Most of those limitations will be eliminated with the latest generation of signals planned for Freedom Road.
Using radar technology, cameras and sensors attached to signal poles, the half-dozen “smartest” signals will feed data to each other as a network for last-minute adjustments to traffic conditions. The signals will be at Thorn Hill Extension, Haldeman Drive, Commonwealth Drive, Executive Drive, Short Street and Route 19. “The detections are so accurate and reliable that they allow the signals to reach each [signal] phase, keep track of what’s going on behind and in front of them, and move around the timing based on a set of parameters we supply the system. The signals can bounce around to accommodate existing traffic,” Mr. McKee said.
The project costs $50,000 — much lower than have cost if the affected signals were not new enough to be compatible with the adaptive control software. Funding came from a state grant.
The adaptive system will tie into the township’s existing Traffic Operation Center, which uses fiber-optic technology to manage signals’ timing plan based (to a certain extent) on the time of the day, traffic predictions and sensor data communicated from the fiber optics to the center.
The new software’s algorithms just take that system to a new level of maneuverability.
Before they can begin the new software’s installation, Cranberry will be working in the coming months to come up with a solid base plan for traffic expectations. Many significant changes to the traffic corridor are pending.
Among the changes:
• The intersection of Freedom Road and Route 19 is being expanded to allow both east and west left-turn lanes to move concurrently. Now, those left-turn movements are staged. This project, about $2.2 million, began in June and will be done in early September.
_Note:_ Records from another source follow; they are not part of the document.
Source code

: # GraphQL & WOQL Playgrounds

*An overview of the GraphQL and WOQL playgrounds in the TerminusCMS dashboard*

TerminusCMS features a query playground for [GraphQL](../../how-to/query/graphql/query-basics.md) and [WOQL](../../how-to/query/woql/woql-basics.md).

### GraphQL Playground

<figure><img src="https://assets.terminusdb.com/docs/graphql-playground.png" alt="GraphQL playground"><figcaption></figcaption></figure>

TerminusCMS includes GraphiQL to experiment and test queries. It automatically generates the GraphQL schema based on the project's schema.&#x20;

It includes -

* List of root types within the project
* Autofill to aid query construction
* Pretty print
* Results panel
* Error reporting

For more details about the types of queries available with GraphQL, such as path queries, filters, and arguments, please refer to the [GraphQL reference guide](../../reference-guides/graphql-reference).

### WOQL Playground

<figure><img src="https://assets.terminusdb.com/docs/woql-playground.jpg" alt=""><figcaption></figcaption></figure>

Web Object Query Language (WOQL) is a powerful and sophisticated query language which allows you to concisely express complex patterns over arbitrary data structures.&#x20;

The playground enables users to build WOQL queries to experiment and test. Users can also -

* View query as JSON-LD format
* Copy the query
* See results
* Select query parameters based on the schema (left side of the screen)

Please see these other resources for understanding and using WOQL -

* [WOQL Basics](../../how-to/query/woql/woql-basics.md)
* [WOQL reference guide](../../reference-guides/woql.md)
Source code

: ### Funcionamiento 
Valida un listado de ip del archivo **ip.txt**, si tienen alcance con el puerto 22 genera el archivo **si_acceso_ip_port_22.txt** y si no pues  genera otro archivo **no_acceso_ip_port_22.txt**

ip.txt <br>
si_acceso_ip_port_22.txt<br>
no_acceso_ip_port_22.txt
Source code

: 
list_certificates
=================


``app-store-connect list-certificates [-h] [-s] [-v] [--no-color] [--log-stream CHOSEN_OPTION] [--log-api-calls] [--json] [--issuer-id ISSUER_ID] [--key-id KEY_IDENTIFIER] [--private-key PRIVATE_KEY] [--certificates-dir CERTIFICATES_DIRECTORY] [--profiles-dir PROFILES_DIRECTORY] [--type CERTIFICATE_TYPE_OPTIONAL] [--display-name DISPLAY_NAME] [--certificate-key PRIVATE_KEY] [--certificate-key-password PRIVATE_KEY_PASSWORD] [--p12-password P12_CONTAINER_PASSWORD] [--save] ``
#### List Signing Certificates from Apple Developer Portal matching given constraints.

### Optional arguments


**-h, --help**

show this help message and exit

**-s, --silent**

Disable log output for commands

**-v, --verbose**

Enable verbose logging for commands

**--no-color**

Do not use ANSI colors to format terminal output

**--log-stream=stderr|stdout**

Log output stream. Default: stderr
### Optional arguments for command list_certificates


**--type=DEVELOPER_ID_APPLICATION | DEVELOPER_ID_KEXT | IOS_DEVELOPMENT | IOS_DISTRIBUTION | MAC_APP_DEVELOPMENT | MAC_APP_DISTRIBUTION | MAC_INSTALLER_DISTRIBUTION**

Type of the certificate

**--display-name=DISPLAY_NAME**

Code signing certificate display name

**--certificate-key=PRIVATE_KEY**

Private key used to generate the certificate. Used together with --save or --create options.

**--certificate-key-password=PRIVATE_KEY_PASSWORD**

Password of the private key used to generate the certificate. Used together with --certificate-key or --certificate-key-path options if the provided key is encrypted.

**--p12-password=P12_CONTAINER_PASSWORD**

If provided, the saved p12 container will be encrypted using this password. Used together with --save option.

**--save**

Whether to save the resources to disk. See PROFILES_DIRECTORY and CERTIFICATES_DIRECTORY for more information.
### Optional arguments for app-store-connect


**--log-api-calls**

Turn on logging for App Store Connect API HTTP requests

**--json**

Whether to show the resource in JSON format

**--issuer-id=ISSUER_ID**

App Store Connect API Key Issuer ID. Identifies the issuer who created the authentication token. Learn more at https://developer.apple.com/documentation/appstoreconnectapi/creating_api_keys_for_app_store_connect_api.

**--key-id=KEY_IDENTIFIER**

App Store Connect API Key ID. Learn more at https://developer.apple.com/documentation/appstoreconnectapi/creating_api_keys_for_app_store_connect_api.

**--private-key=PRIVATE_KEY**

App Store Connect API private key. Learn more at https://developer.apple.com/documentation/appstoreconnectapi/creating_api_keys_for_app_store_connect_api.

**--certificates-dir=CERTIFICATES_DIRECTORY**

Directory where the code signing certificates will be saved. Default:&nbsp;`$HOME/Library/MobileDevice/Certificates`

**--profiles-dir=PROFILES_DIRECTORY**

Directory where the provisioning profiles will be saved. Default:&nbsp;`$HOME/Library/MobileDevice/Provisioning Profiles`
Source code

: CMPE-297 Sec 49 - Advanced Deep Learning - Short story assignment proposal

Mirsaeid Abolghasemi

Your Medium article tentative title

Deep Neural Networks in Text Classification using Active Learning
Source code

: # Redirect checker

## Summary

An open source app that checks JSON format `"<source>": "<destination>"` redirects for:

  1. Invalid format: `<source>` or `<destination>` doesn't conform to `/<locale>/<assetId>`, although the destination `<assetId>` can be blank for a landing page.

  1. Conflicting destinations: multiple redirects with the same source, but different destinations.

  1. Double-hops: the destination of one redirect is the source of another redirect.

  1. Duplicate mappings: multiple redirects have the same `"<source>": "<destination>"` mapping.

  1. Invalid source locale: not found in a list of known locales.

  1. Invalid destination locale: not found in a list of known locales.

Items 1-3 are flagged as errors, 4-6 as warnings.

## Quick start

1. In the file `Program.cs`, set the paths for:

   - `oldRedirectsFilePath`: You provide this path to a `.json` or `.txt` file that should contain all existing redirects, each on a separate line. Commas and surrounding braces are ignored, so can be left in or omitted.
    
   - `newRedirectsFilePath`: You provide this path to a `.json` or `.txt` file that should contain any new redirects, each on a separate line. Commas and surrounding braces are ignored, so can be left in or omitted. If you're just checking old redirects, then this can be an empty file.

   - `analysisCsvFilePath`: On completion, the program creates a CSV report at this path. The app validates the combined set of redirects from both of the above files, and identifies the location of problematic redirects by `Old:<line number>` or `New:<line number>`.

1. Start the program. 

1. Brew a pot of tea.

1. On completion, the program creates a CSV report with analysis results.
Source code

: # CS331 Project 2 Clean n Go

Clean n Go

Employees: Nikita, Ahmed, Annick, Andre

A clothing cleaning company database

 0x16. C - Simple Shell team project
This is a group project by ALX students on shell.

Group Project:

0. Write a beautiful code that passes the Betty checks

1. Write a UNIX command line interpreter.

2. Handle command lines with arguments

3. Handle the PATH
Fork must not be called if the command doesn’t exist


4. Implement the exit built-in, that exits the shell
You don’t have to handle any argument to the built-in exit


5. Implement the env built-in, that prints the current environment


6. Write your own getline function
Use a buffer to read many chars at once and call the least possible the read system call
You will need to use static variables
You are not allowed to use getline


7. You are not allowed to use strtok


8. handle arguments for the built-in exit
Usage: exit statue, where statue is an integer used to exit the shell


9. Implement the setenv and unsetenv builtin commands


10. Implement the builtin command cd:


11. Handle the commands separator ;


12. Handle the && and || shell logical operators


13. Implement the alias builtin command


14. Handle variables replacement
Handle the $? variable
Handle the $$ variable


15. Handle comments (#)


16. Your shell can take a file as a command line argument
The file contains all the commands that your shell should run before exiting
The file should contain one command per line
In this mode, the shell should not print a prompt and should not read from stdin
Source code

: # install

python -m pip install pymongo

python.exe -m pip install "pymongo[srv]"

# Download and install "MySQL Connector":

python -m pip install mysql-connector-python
• The ramps to Interstate 79 southbound that will eliminate left-turn movements from westbound Route 228 to southbound Interstate 79 will be finished in September or October. Also, the first triple left turns in the region from the driveway to Cranberry Business Park on the south side of Route 228 will be opened when the new interstate ramps open. Together, the project costs about $7 million.
• Traffic signal and intersection improvements at Route 228 and Franklin Road, a $4 million project required as part of the Cardinal Wuerl North Catholic High School construction project, are being made.
When those improvements are complete, the township will implement its period “sync-up project.” Every two years or so, the township looks at each of its three main traffic corridors (Route 19 at Rochester Road, Route 19, and Route 228/Freedom Road) and synchronizes the traffic signals with data that has been collected. The cost is about $200,000 and it yields the information necessary for the township to establish base-line parameters for the new adaptive system.
“This is a huge year for us in terms of traffic management. One of the biggest ever,” Mr. McKee said.